Bucket sort works as follows:

Set up an array of initially empty buckets.
Go over the original array, putting each object in its bucket.
Sort each non-empty bucket.
Visit the buckets in order and put all elements back into the original array.

Last but not least

## Complexity Expectance

The complexity can be analyzed as best case, worst case, average case and expected case.
Let’s take insertion sort, for example. Insertion sort iterates through all the elements in the list. If the element is larger than its previous element, it inserts the element backwards until it is larger than the previous element.

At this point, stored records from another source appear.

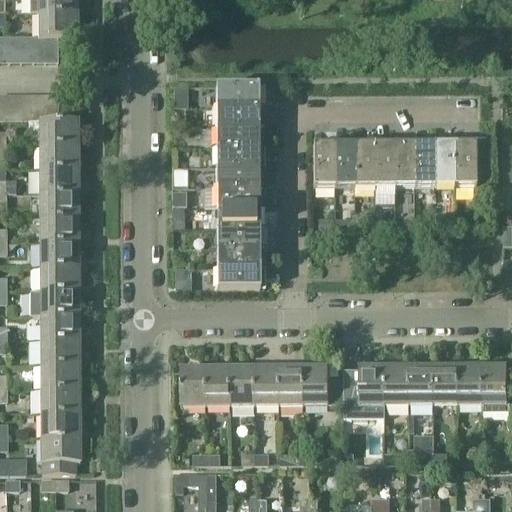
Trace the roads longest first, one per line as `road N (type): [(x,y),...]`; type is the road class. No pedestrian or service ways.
road 1 (residential): [(295,320),(294,128),(310,114),(466,115)]
road 2 (residential): [(140,318),(136,0)]
road 3 (residential): [(295,320),(511,318)]
road 4 (unclassified): [(144,511),(140,318)]
road 5 (residential): [(140,318),(295,320)]
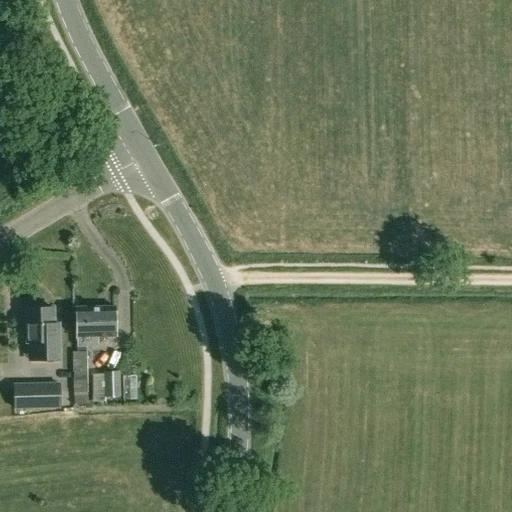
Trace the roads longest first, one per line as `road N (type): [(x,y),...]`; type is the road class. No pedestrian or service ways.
road 1 (tertiary): [(234,511),(240,419),(233,339),(213,281),(144,153)]
road 2 (track): [(511,281),(213,281)]
road 3 (tertiary): [(144,153),(91,63),(66,0)]
road 4 (tertiary): [(144,153),(0,239)]
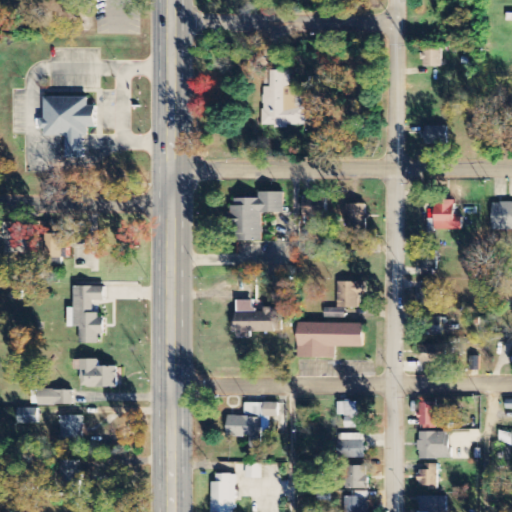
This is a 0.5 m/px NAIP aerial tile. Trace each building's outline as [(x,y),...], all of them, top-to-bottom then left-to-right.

*Image taken from Wikipedia.

If an array has been initially sorted, then no swapping will be made. The algorithm will iterate through the array once, which has the time complexity of `O(n)`. Therefore, we would say that the best-case time complexity of insertion sort is `O(n)`.

## To Wrap up:

`Big O` notation is a mathematical analysis applied by the algorithm. The results may defer, so we always have to take the edge cases into count. At this particular moment, we should be able to understand how and when to use `Big O` analysis and manipulate our best performance.
The whole story is based on my own experiences and researches. Please let me know if I have missed something or wrote something that brought you to confusion. There are plenty of articles on this topic, and they are waiting for you to read them Orestis, Omar, and you Otto.